Ouça os dois minutos de gravação

Investigadores neozelandeses anunciaram hoje terem restaurado a primeira gravação de música gerada por computador, que foi feita em 1951 através de uma engenhoca concebida pelo génio da matemática britânico Alan Turing.

Investigadores da Universidade de Canterbury, em Christchurch, indicaram que a engenhoca mostra Alan Turing - mais conhecido como o pai das ciências da computação e por decifrar o código Enigma usado pelos nazis na II Guerra Mundial - foi também inovador ao nível da música.

"O trabalho pioneiro de Alan Turing no final da década de 1940 de transformar o computador num instrumento musical foi amplamente ignorado", sublinharam.

A gravação foi feita há 65 anos por uma unidade de exteriores da BBC no laboratório de máquina de computação em Manchester, no norte de Inglaterra. Os dois minutos de gravação podem ser ouvidos e o ficheiro pode ser descarregado aqui.

A máquina, que preenchia grande parte do piso térreo do laboratório, foi usada para gerar três melodias: "God Save the King", "Baa Baa Black Sheep" e "In the Mood" de Glenn Miller.

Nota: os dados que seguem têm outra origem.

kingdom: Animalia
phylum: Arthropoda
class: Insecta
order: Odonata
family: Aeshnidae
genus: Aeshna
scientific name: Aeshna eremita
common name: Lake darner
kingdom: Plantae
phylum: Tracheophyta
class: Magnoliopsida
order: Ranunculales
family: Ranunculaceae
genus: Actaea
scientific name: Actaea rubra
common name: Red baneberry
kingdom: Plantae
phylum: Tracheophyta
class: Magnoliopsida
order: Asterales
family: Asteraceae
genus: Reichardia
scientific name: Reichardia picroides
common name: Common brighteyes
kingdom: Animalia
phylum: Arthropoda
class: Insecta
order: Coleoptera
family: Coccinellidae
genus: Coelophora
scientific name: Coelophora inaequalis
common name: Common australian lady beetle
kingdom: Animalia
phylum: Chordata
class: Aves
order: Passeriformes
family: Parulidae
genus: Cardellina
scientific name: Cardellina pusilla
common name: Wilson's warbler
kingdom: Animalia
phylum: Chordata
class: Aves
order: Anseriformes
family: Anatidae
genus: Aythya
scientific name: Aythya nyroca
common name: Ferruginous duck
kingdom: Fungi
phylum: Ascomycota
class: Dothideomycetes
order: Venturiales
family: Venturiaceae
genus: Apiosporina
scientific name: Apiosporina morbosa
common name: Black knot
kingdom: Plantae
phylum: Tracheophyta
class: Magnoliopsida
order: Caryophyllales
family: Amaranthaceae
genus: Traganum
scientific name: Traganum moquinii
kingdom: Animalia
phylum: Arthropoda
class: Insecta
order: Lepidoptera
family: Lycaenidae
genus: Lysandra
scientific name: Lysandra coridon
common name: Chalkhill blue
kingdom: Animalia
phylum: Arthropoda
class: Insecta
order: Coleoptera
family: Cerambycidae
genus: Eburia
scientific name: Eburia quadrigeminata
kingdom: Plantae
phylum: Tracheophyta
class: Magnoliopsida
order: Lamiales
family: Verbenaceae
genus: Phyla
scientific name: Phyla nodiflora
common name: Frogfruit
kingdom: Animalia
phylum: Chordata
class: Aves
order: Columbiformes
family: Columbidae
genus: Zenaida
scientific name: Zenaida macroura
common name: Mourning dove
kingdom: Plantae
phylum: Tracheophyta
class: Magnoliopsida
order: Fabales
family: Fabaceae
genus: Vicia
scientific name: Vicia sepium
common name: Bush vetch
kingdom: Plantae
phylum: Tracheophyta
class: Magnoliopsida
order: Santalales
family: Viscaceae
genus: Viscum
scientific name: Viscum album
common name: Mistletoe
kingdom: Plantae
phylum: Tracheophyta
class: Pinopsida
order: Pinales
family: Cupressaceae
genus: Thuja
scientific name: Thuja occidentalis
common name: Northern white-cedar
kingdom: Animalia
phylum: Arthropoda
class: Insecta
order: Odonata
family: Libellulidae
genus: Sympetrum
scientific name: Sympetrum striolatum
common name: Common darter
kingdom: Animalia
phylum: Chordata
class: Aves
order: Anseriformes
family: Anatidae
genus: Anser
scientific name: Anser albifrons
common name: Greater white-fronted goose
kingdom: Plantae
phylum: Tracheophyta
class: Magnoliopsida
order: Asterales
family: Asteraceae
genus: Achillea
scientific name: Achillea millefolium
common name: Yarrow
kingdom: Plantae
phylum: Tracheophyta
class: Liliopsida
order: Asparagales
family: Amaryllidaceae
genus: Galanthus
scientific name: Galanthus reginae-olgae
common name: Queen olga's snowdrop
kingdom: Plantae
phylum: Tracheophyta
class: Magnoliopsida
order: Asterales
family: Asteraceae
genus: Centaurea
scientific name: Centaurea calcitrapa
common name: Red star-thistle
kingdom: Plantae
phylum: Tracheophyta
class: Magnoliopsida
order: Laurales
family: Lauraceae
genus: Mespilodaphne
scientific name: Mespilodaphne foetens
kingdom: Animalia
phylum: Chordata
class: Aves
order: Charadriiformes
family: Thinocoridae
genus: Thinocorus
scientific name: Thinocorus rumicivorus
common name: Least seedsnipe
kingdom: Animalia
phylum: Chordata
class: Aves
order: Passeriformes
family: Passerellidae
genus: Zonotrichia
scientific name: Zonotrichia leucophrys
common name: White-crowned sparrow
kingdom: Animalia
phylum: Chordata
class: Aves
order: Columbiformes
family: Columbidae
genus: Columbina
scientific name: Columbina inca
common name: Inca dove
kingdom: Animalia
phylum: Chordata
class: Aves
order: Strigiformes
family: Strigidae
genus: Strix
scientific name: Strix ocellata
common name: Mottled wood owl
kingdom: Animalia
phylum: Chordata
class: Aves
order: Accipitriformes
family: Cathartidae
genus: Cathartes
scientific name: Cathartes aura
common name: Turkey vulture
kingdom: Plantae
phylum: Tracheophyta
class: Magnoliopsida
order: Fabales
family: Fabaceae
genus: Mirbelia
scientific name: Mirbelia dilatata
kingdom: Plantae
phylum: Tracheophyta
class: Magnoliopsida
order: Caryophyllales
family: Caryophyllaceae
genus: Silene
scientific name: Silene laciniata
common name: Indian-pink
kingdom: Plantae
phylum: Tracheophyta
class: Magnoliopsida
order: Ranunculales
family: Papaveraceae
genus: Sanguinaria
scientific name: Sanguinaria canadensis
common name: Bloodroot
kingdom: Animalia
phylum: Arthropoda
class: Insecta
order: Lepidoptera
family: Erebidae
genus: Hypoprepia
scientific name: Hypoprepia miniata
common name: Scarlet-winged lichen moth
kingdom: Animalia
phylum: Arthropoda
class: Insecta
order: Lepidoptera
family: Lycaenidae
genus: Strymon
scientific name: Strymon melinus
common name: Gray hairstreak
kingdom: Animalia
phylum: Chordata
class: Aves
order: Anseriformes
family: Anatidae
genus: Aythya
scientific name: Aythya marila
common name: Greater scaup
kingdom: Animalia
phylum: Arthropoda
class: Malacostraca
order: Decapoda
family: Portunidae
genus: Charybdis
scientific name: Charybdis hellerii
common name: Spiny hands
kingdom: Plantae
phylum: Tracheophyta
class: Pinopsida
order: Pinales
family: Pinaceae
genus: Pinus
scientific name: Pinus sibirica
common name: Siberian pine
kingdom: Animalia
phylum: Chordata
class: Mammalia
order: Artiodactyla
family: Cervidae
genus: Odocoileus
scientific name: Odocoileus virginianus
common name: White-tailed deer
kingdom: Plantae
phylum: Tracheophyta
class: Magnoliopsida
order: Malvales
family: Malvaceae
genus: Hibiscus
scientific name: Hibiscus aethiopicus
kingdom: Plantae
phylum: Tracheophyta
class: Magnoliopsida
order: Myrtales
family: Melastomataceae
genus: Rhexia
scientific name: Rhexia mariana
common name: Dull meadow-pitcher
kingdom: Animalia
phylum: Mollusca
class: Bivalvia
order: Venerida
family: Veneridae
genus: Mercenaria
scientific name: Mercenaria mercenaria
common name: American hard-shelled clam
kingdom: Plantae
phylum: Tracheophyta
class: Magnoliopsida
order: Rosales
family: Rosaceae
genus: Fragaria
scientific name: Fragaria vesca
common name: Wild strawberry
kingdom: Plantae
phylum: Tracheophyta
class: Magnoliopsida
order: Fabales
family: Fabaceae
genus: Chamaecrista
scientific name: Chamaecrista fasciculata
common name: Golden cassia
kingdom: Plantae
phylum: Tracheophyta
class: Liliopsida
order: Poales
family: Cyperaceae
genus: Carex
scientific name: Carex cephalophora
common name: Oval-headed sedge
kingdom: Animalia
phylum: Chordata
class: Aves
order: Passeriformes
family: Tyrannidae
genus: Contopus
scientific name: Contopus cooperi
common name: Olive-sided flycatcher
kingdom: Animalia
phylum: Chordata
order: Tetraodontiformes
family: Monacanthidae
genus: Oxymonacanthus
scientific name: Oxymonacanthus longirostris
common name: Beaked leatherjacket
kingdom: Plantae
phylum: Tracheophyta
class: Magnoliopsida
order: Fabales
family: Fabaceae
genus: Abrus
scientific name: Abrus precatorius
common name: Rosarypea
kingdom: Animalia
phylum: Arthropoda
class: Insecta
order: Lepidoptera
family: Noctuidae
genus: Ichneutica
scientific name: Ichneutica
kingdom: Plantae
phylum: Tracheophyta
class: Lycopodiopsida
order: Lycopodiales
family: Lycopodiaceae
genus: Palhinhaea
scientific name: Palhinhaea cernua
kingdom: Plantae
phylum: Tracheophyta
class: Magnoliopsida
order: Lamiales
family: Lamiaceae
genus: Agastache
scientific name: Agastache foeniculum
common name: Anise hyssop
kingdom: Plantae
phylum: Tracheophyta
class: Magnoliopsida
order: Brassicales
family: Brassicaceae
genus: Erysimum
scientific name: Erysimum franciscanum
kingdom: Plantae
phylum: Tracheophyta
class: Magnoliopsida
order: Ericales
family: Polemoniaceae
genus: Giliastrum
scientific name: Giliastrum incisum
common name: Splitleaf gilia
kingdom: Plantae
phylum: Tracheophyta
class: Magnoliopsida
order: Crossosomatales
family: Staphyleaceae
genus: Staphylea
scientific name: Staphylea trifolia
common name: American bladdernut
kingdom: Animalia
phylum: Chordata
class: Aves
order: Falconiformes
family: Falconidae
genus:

Mas quando o professor Jack Copeland e o compositor Jason Long analisaram o disco de acetato, de 30,5 centímetros, descobriram que o som estava distorcido.

"As frequências na gravação não eram precisas. A gravação deu, na melhor das hipóteses, uma impressão aproximada de como soava o computador", indicaram.

Os investigadores arranjaram o artefacto auditivo do matemático, fazendo, entre outros, ajustes na velocidade do áudio, compensando o 'desequilíbrio' na gravação e filtrando o ruído externo.

"Foi um belo momento quando ouvimos pela primeira vez o som do computador de Turing", afirmaram Copeland e Long num 'post' publicado no portal da Biblioteca Britânica.

Turing foi um cientista da computação, filósofo e criptologista que desempenhou um papel fundamental ao resolver o enigma nazi.

Como retrata o fime "O jogo da imitação", vencedor de um Óscar pelo melhor argumento adaptado, Turing foi condenado por homossexualidade e submetido à castração química. Em 1954, suicidou-se, aos 41 anos. Em 2013, a rainha Isabel II concedeu-lhe o perdão a título póstumo, após uma longa campanha.